[pcap-ng-format] Issue #24: Need to specify the IDB if_tzone option format

Guy Harris guy at alum.mit.edu
Tue Aug 25 21:39:46 UTC 2015


On Aug 25, 2015, at 2:12 PM, Stephen Donnelly <stephen.donnelly at avagotech.com> wrote:

> Time stamps are noted as being in UTC, so presumably if_tzone is just a display hint?
> 
> UTC is arguably not the ideal time base for packet traces or statistics, as there are (leap) seconds occasionally with no valid UTC value.

Positive leap seconds have valid UTC values - they just happen to have ":60" or ":61" rather than ":00" throught ":59" at the end of the label.

And, if a negative leap second is "inserted", i.e. a second is removed from the day, UTC goes from 23:59:58 to 00:00:00 the next day (or, for two negative leap seconds, from 23:59:57 to 00:00:00 the next day).

What those leap seconds lack is:

	a valid *POSIX time* value - the way POSIX time is defined makes that impossible;

	from at least one MSDN document, a valid Windows FILETIME value, as those also treat leap seconds the way POSIX time stamps do.

(Yes, this means that POSIX systems don't provide UTC.  They really don't.

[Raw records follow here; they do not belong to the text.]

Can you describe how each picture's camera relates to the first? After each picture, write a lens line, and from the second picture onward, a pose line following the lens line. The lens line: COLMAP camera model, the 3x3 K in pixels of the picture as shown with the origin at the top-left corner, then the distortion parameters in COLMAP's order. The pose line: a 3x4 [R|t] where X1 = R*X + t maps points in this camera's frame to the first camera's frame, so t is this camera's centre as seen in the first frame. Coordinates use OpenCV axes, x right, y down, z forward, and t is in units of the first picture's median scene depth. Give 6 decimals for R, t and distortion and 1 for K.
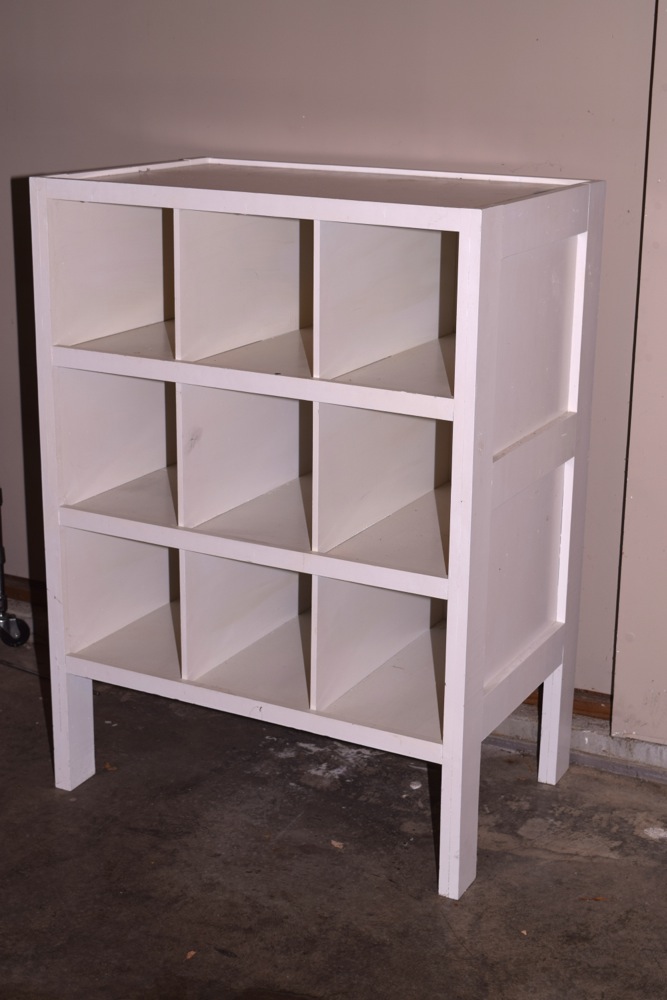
lens RADIAL K [[1567.3, 0, 333.5], [0, 1567.3, 500.0], [0, 0, 1]] dist [-0.009126, 0.004668]
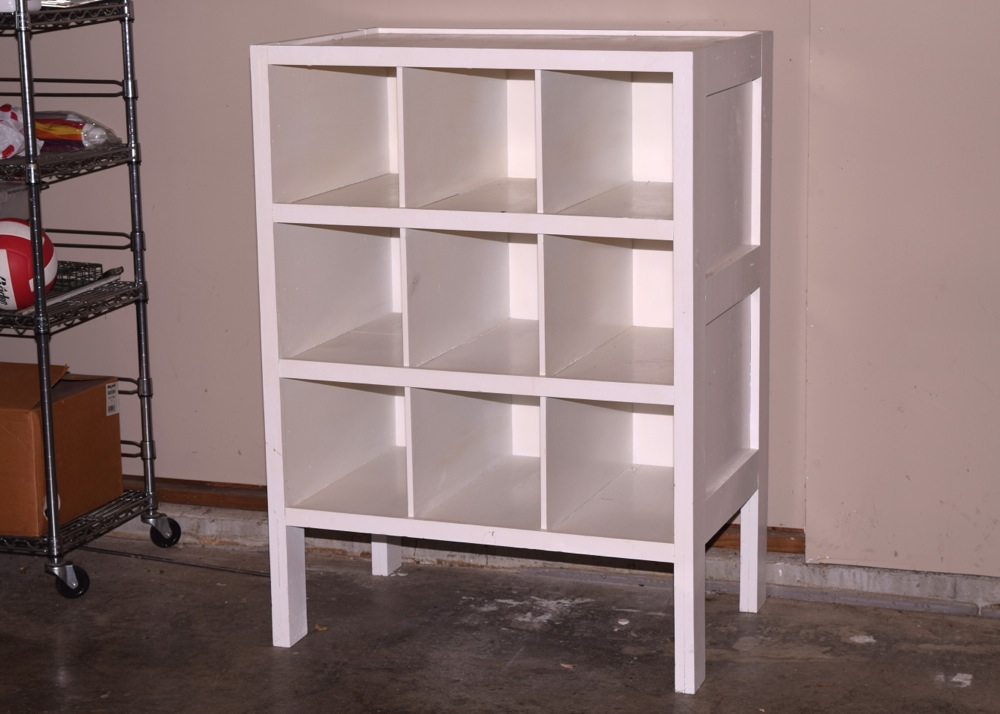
lens RADIAL K [[2182.7, 0, 500.0], [0, 2182.7, 357.0], [0, 0, 1]] dist [0.030709, 0.177392]
pose [[0.991337, -0.053835, 0.119800, -0.192013], [0.063635, 0.994798, -0.079541, 0.120065], [-0.114895, 0.086475, 0.989607, -0.423364]]
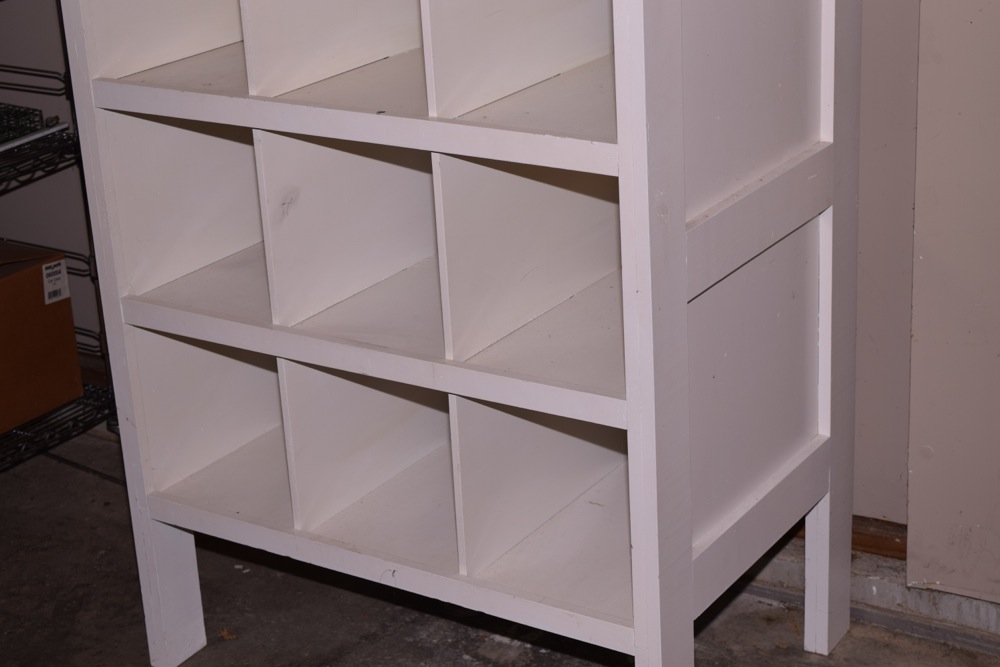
lens RADIAL K [[1851.9, 0, 500.0], [0, 1851.9, 333.5], [0, 0, 1]] dist [0.026844, 0.092824]
pose [[0.993990, -0.027238, -0.106031, 0.087402], [0.035079, 0.996730, 0.072798, -0.034275], [0.103701, -0.076080, 0.991694, 0.148387]]
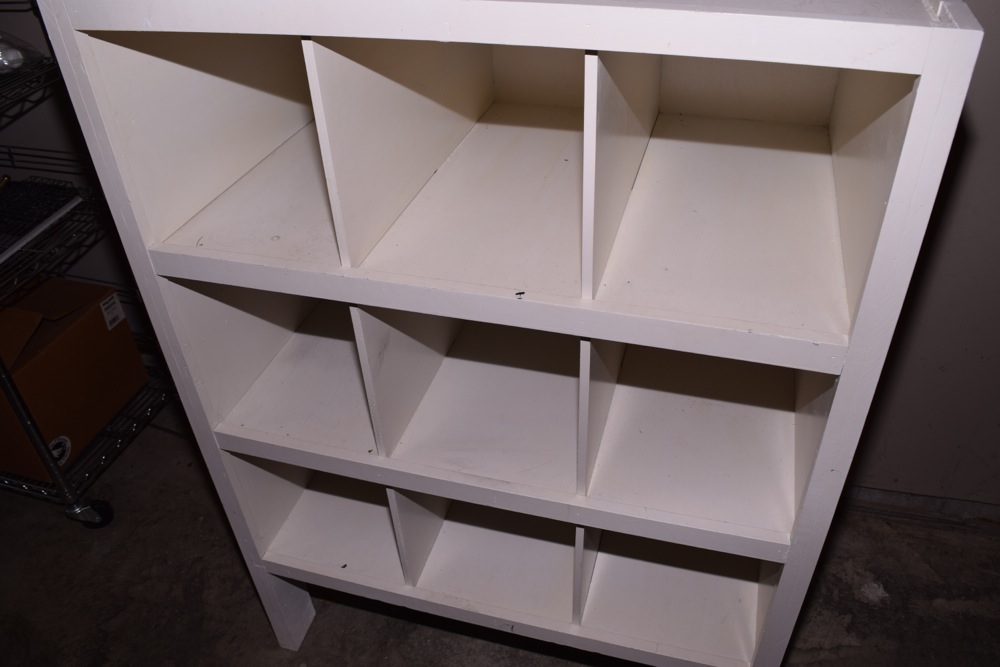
lens RADIAL K [[780.4, 0, 500.0], [0, 780.4, 333.5], [0, 0, 1]] dist [-0.081428, 0.000670]
pose [[0.978461, -0.163355, 0.126214, -0.072586], [0.109881, 0.929726, 0.351476, -0.149791], [-0.174760, -0.330037, 0.927650, 0.602483]]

A system that explicitly rejects 100% POSIX compliance by having the system clock tick one second at a time, *even for leap seconds*, and that uses the IANA time zone database, complete with the leap second tables, in gmtime(), using the leap second tables the same way the IANA time zone sample code does, *does* provide UTC.)

Time stamps that are specified as a count of *all* seconds, including leap seconds, and fractions of a second since some specified epoch, are ideal for:

	1) attaching UTC labels to packet arrival times;

	2) calculating the difference between packet arrival times.

They aren't ideal for attaching "POSIX time" or "Windows time" labels to packets, as you need to compensate for those labels not matching UTC.  They're also not ideal for packet time-stamping code on OSes where the clock keeps "let's ignore leap seconds" time rather than UTC.